Keep: How can a composition be objectively novel if it can't be described?

Keep - you seem to be shifting the goal posts somewhat. Let me first note that the words "identify" and "describe" generally have different meanings, and this is particularly true in chemistry.

One can describe a complex mixture in many ways, and yet not "identify" it (as a chemist understands the word). One can for instance note that the mixture, unlike all prior art mixtures, displays certain properties, making it objectively novel in the patent sense, without ever identifying any of its constituent components.

This is of course entirely routine for chemical compositions. Go into any lab with organic chemistry doctoral students working in it, and look at a mixture one of them is loading onto a chromatography column. There'll be all sorts of species in the mixture. If they are working on mixed reactants that polymerize they mixture will be impossible to "identify" other than as a "mixture of X, Y, Z, and a bunch of other stuff", the other stuff essentially being uncharacterizable and forgotten about, left sitting there at the top of the column after X, Y and Z have come out the other end.

Now I'm aware you also said "'impossible' to describe by objective properties" further above, and this is somewhat different from just structure. But in such cases, the objective description you are referring to may take pages and pages (one reason why theses can balloon so much). Patent offices are loath to entertain such descriptions. Why should they, when much shorter ones describing the production process instead can be used?

When I think of some of the things I produced in my PhD days any description of them in terms of physical properties would be horrific (and of course, there were never "identifiable" in any way, structurally). Which is of course why they were never "described" anywhere.

But you see, the real problem with describing such mixtures by their "properties" is that the properties themselves are *products-by-process*. If I want to describe a polymeric mixture in terms of its average molecular weight, as one almost always would want to, the result depends on whether I am talking about its vicosity-average molecular weight for instance, or one of a host of other molecular-weight estimating numbers/techniques.

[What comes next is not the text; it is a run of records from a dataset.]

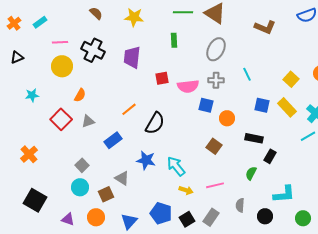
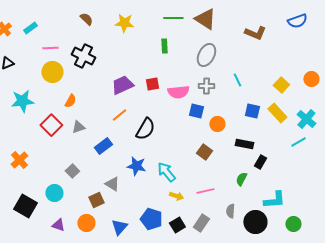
purple trapezoid: (132, 57) -> (122, 85), moved, turned 60
cyan star: (32, 95) -> (22, 101), size x1.6
cyan circle: (80, 187) -> (54, 193), moved
black circle: (265, 216) -> (255, 222), size x1.5

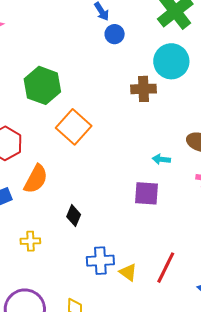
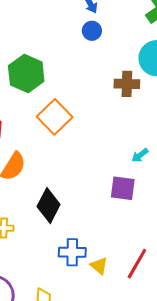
blue circle: (115, 34) -> (92, 31), moved
cyan arrow: (161, 159) -> (140, 155), turned -48
black diamond: (74, 216) -> (49, 205), size x1.6

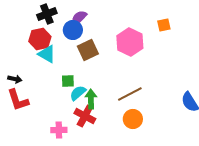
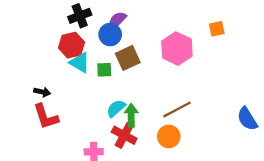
green square: (68, 81) -> (104, 70), moved
orange circle: (133, 119) -> (169, 136), moved

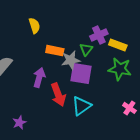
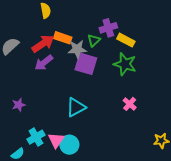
purple arrow: (39, 78) -> (44, 63), turned -150
red arrow: (58, 95) -> (43, 44), moved, turned -110
cyan triangle: (81, 106) -> (76, 107), moved

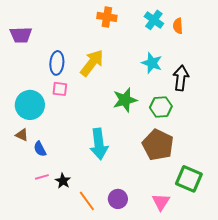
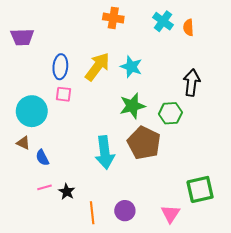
cyan star: (152, 63) -> (131, 67), moved
brown pentagon: (158, 145) -> (144, 143), moved
green square: (189, 179) -> (200, 189), turned -36
orange line: (87, 201) -> (92, 213), turned 30

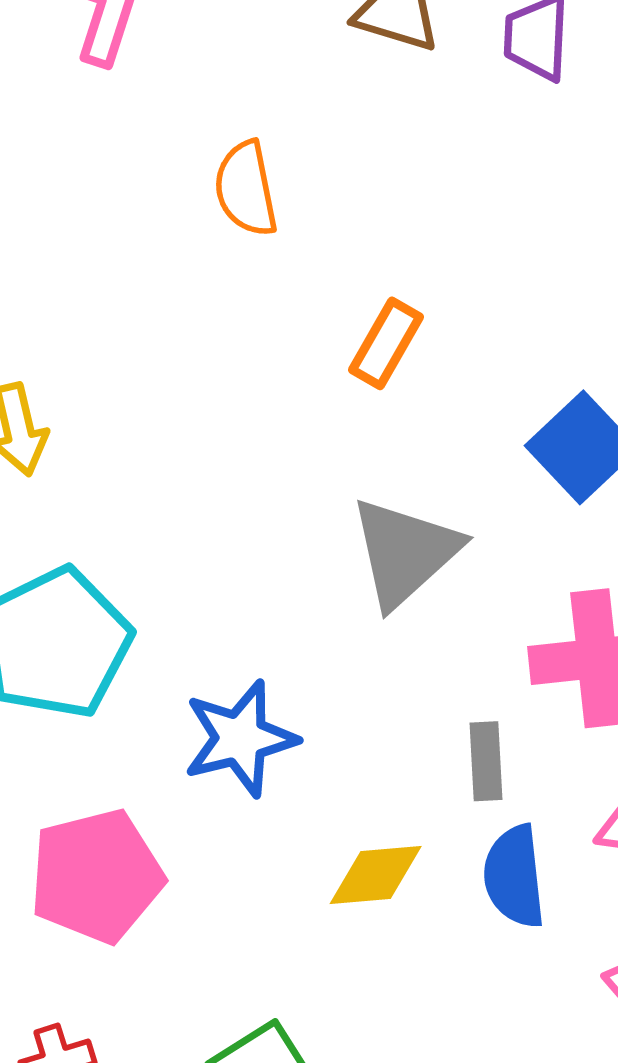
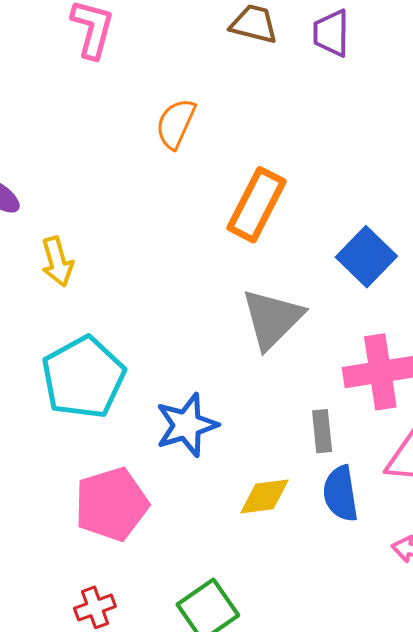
orange semicircle: (246, 189) -> (176, 124), turned 38
orange rectangle: (386, 343) -> (256, 205), size x1.5

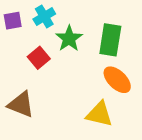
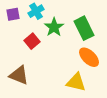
green rectangle: (110, 40) -> (84, 28), turned -35

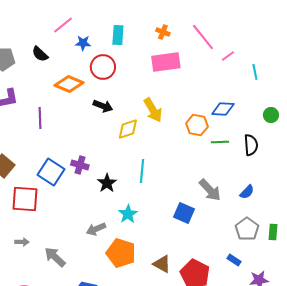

The value you get from measuring a "property" depends on how you measure it - a process. Thus any non-identity (structural) property would be suspect.

Cheers, Luke

Luke: "Patent offices are loath to entertain such descriptions. Why should they, when much shorter ones describing the production process instead can be used?"

This may be least compelling argument for prodcut-by-process claims I've ever seen. Why should they? Because product-by-process claims don't describe "a composition". They describe a process.

"But you see, the real problem with describing such mixtures by their "properties" is that the properties themselves are *products-by-process*."

Now you're not even trying. This is an issue of fairness in patent law and maintaining the quid pro quo. You are presenting a bogus metaphysical argument.

"The value you get from measuring a "property" depends on how you measure it - a process. Thus any non-identity (structural) property would be suspect."

Not if it is made clear to one skilled in the art how the property is measured. That is what is meant by objective criteria.